3. HOW QUICKLY CAN I LEARN MY TEST RESULTS? Some neurology practices give patients access to their records through an online portal, says Dr. Kurzweil. You can discuss that option with your doctor if you don't want to wait for a call. A better idea may be to check the file to see if tests are in, then call the doctor to see when he is available to discuss the results.

4. WHEN SHOULD I FOLLOW UP? Your doctor will likely ask you to follow up in a few months or a year, or perhaps every year, to see if symptoms resolve or progress, says Dr. Kurzweil. Don't skip those appointments, even if they make you anxious. They allow the doctor to intervene if testing or treatment is needed. And if you notice any changes or new symptoms between appointments, call your doctor, says Barry Jordan, MD, MPH, assistant medical director at Burke Rehabilitation Hospital in White Plains, NY.

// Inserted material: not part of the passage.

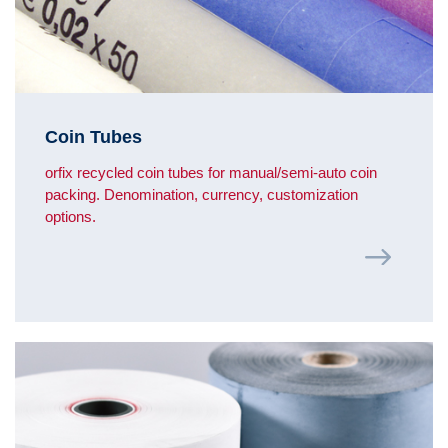
Coin Tubes
orfix recycled coin tubes for manual/semi-auto coin
packing. Denomination, currency, customization
options.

5. SHOULD I KEEP CONSIDERING MORE TESTS WITH THE HOPE OF DIAGNOSIS? There are pitfalls to ordering tests that are not indicated, says Dr. Weber. For starters, many tests are expensive, and insurance generally doesn't cover unnecessary tests or tests that are unlikely to yield a diagnosis, such as a repeat MRI without a change in symptoms or exam findings. Ask your neurologist for advice, and always follow up immediately if your symptoms change or worsen.